Down, down, Hosni Mubarak, protesters chanted outside a court complex before marching along a road in central Cairo.
Witnesses said about 1,000 joined that march and hundreds gathered in other areas of Cairo, an unusually large number in the Arab world's most populous nation, where protests tend to be swiftly crushed and rarely gather more than a few hundred.
It was also rare that police let protesters march away from a single spot, although there was pushing and shoving between police and protesters trying to get to Tahrir, a big square in the centre of the sprawling capital of 20 million.
Hundreds more gathered in cities outside Cairo, including in north Sinai, Ismailia, Suez and Alexandria, witnesses said. About 200 protested in Mahalla el Kubra, where there were riots in 2008 over subsidised bread shortages and high prices.

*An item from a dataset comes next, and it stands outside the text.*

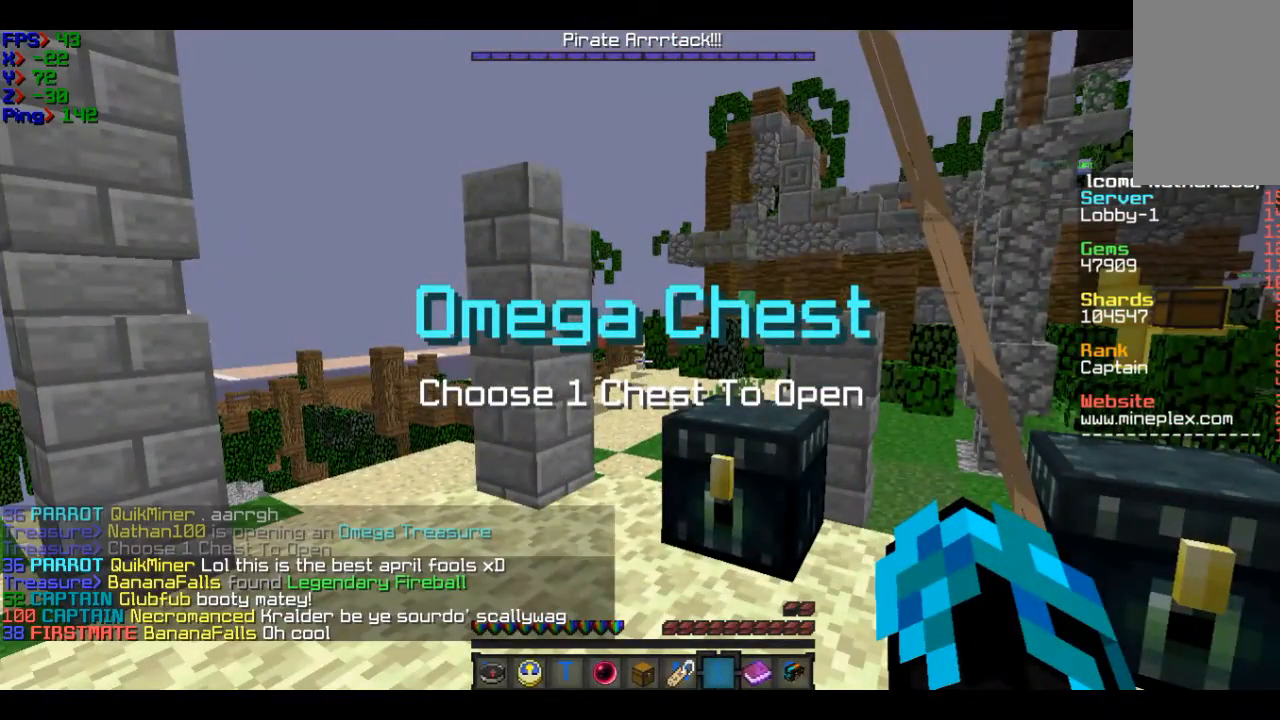
{"keys": [], "mouse": [], "events": []}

Where are you freedom? protesters in Ismailia shouted.
Gamal, tell your father Egyptians hate you, protesters in Cairo shouted referring to Mubarak's son who many Egyptians believe is being groomed to succeed his 82-year-old father. Father and son deny any such plan.
In north Sinai, witnesses and a security source said dozens of protesters lit tyres and blocked a coastal road to Rafah on the border with Gaza, calling for prisoners to be released. The area has seen tensions between Bedouin and police.

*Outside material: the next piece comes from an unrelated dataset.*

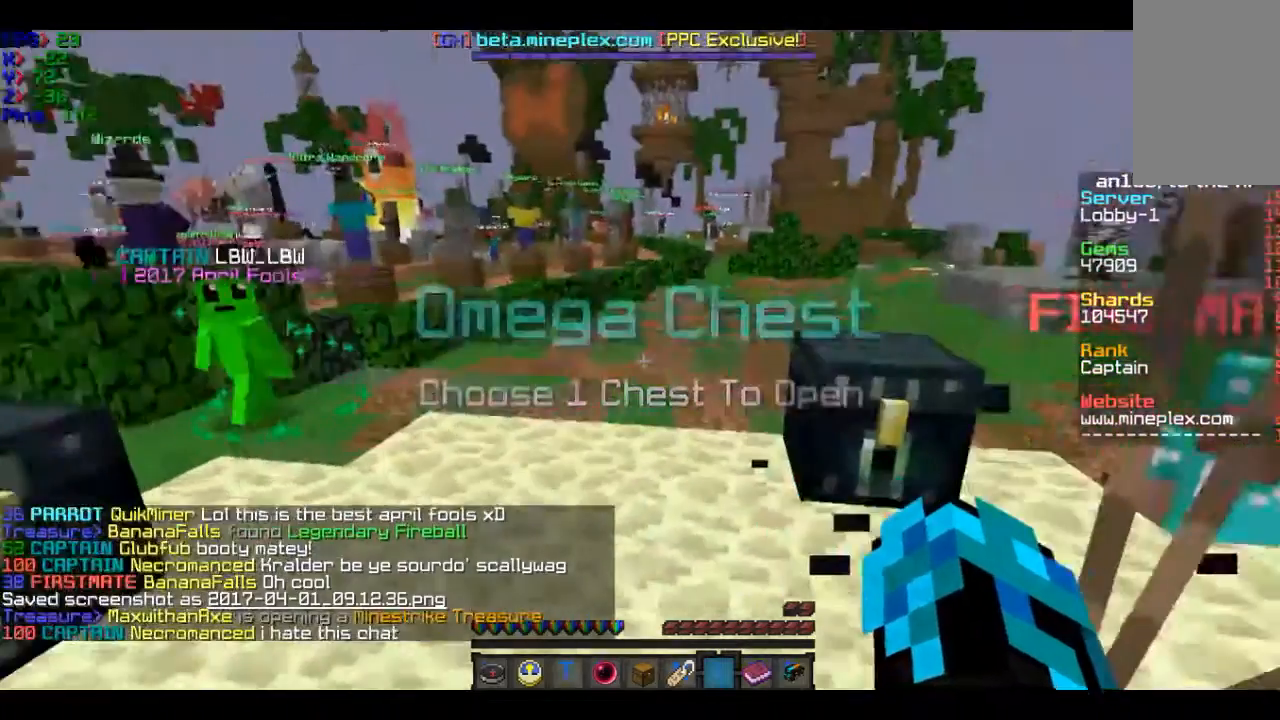
{"keys": [], "mouse": [], "events": []}
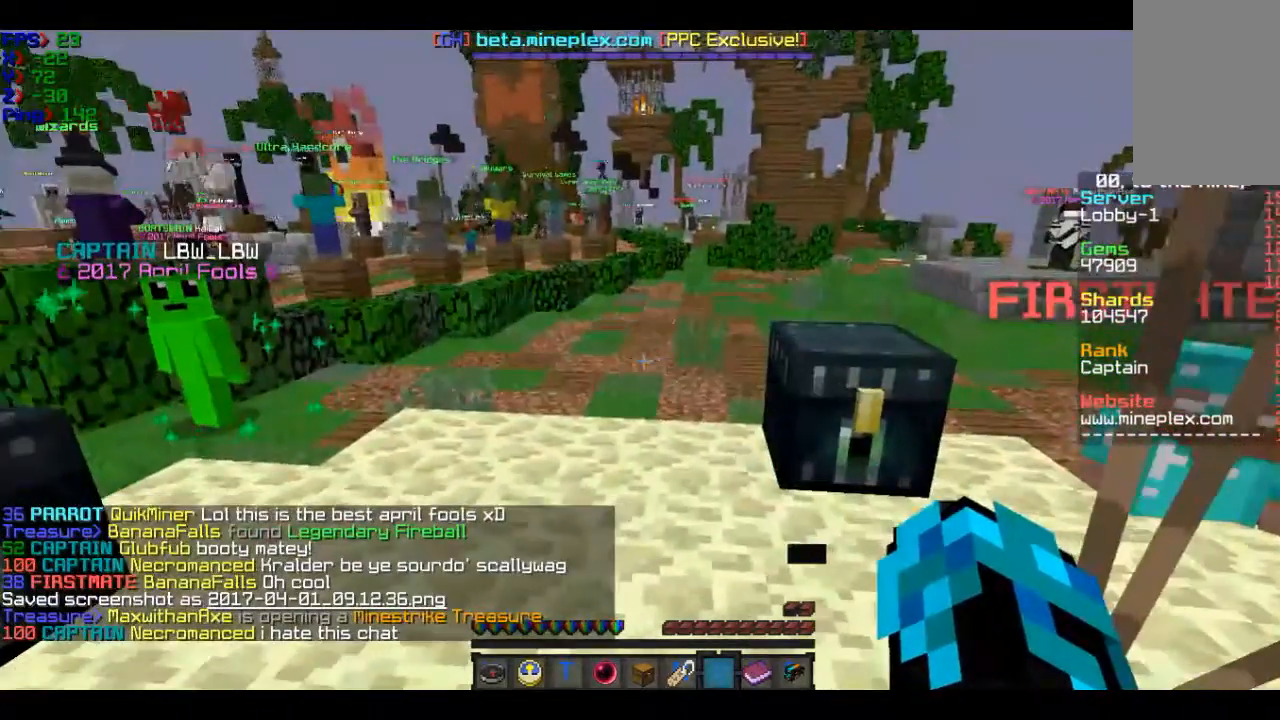
{"keys": [], "mouse": [], "events": []}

The Interior Ministry warned earlier that it would deal firmly with anyone breaking the law and said demonstrators could face arrest, although it welcomed stationary protests for a limited period.
We have orders not to clash with them (protestors), one security officer was heard to say, speaking on a mobile phone.
Plain clothes police are often used to disrupt Egyptian demonstrators. In one location in Cairo, a witness saw police taking off their uniforms and dressing in civilian outfits.
Tunisian protests that toppled President Zine al-Abidine Ben Ali sent shockwaves through the Arab world. Many Arabs face the same issues that provoked Tunisians to rise up: soaring food prices, unemployment and authoritarian rule.
Ben Ali fled to Saudi Arabia, and some of the Cairo protesters chanted: Oh Mubarak, Saudi Arabia awaits you.
We are protesting against all the laws that have led to the worst living conditions, covering health to education. All we want is to work that's all, said Tobar, an owner of a sportswear shop which he said had to close down.
Egypt's registered opposition parties are weak and fragmented. The banned Muslim Brotherhood, seen as having Egypt's biggest grassroots network, has not called on members to take part but said some would join in a personal capacity.
I will go to the streets on the 25th of January because this country is my country and I vow an oath that I am ready and willing to die for its sake, wrote Mohamed M on a Facebook group that called for protests and which has 87,000 supporters.
Facebook users shared photos before the protests of areas where police had gathered in force or blocked streets. One Twitter entry urged police to join the people's side.
In my book, if you get a tenth of the 80,000 people or so who support the initiative online, it will be a success, wrote Issandr El Amrani on his blog arabist.net before the protests.